CA-induced cerebral ischemia triggers the host defense response to injury. Inflammation is one of the major pathological pathways involved in defense response to injury. Inflammatory cascades could be triggered within minutes of the onset of asphyxia43 and release inflammatory cytokines, such as tumor necrosis factor-α (TNF-α), interleukin-1 (IL-1) and monocyte chemotactic protein-1 (MCP-1)13, 43. Increasing evidences shows that HS can alleviate cerebral inflammation by inhibiting the release of microglia-derived inflammatory cytokines13. Besides, the protective effect of HS on the integrity of the blood brain barrier may also prevent inflammatory cytokines from entering the neurovasculature. It is possible that the attenuation of inflammation by HS treatment was associated with its’ anti-apoptotic effect.

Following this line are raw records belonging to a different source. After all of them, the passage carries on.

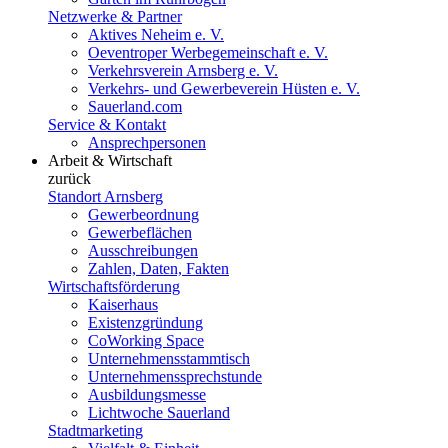
Netzwerke & Partner
Aktives Neheim e. V.
Oeventroper Werbegemeinschaft e. V.
Verkehrsverein Arnsberg e. V.
Verkehrs- und Gewerbeverein Hüsten e. V.
Sauerland.com
Service & Kontakt
Ansprechpersonen
Arbeit & Wirtschaft
zurück
Standort Arnsberg
Gewerbeordnung
Gewerbeflächen
Ausschreibungen
Zahlen, Daten, Fakten
Wirtschaftsförderung
Kaiserhaus
Existenzgründung
CoWorking Space
Unternehmensstammtisch
Unternehmenssprechstunde
Ausbildungsmesse
Lichtwoche Sauerland
Stadtmarketing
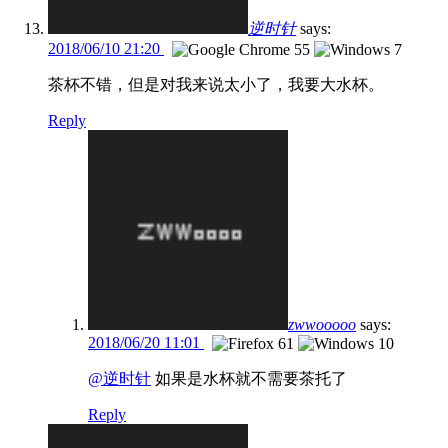
逆时针
says:
2018/06/10 21:20
茶杯不错，但是对我来说太小了，我要大水杯。
Reply
zwwooooo
says:
2018/06/20 11:01
@逆时针
如果是水杯就不需要茶托了
Reply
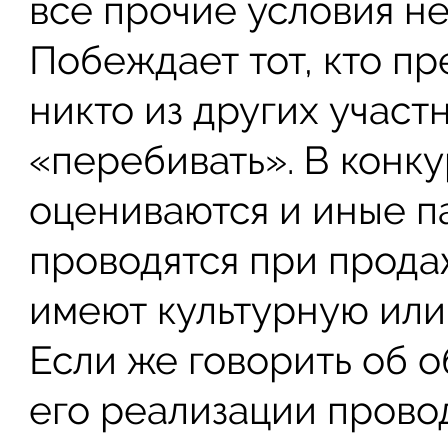
все прочие условия не
Побеждает тот, кто пр
никто из других участ
«перебивать». В конку
оцениваются и иные п
проводятся при прода
имеют культурную или
Если же говорить об 
его реализации прово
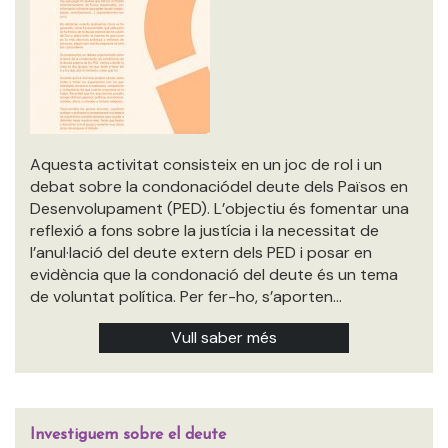
Aquesta activitat consisteix en un joc de rol i un
debat sobre la condonaciódel deute dels Països en
Desenvolupament (PED). L’objectiu és fomentar una
reflexió a fons sobre la justícia i la necessitat de
l’anul·lació del deute extern dels PED i posar en
evidència que la condonació del deute és un tema
de voluntat política. Per fer-ho, s’aporten…
Vull saber més
Investiguem sobre el deute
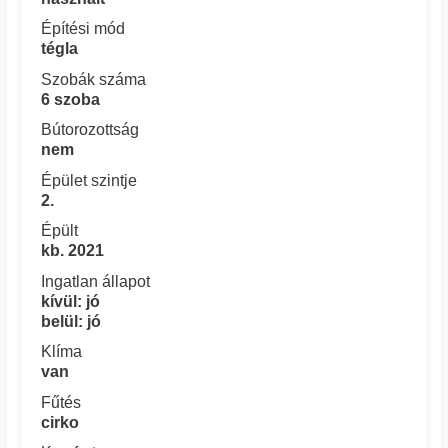
Építési mód
tégla
Szobák száma
6 szoba
Bútorozottság
nem
Épület szintje
2.
Épült
kb. 2021
Ingatlan állapot
kívül: jó
belül: jó
Klíma
van
Fűtés
cirko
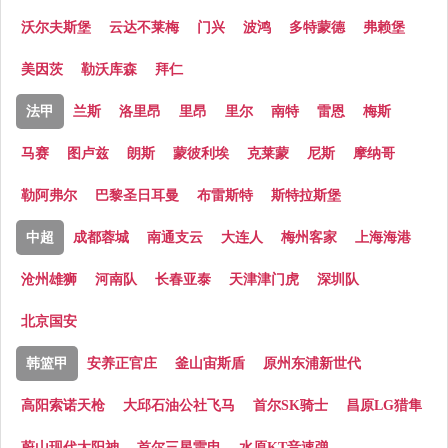
沃尔夫斯堡
云达不莱梅
门兴
波鸿
多特蒙德
弗赖堡
美因茨
勒沃库森
拜仁
法甲
兰斯
洛里昂
里昂
里尔
南特
雷恩
梅斯
马赛
图卢兹
朗斯
蒙彼利埃
克莱蒙
尼斯
摩纳哥
勒阿弗尔
巴黎圣日耳曼
布雷斯特
斯特拉斯堡
中超
成都蓉城
南通支云
大连人
梅州客家
上海海港
沧州雄狮
河南队
长春亚泰
天津津门虎
深圳队
北京国安
韩篮甲
安养正官庄
釜山宙斯盾
原州东浦新世代
高阳索诺天枪
大邱石油公社飞马
首尔SK骑士
昌原LG猎隼
蔚山现代太阳神
首尔三星雷电
水原KT音速弹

We did not evaluate the inflammation during resuscitation.

Conclusion

In this study, HS treatment during resuscitation inhibited neuronal cell apoptosis in hippocampal CA1 at 72 hrs post-ROSC, and improved neuronal function as assessed by NDS. The likely mechanism of action is attenuation of cerebral edema; improvement in microcirculation perfusion; regulation of the balance of pro-apoptotic and anti-apoptotic proteins and alleviation of inflammation.

Limitations

In our study, we studied the model of pretreatment with different fluids before cardiac arrest. But in clinical practice, cardiac arrest is more often due to cardiac etiology and always occurs unexpectedly44. In next study, extensive research will be performed using different cardiac arrest models from cardiac etiology and asphyxia using different fluid infusion. Also, we did not assess expressions of inflammatory cytokines in this study and the corresponding mechanism of the relationship of inflammation and apoptosis during resuscitation. Further research would be needed to evaluate these aspects.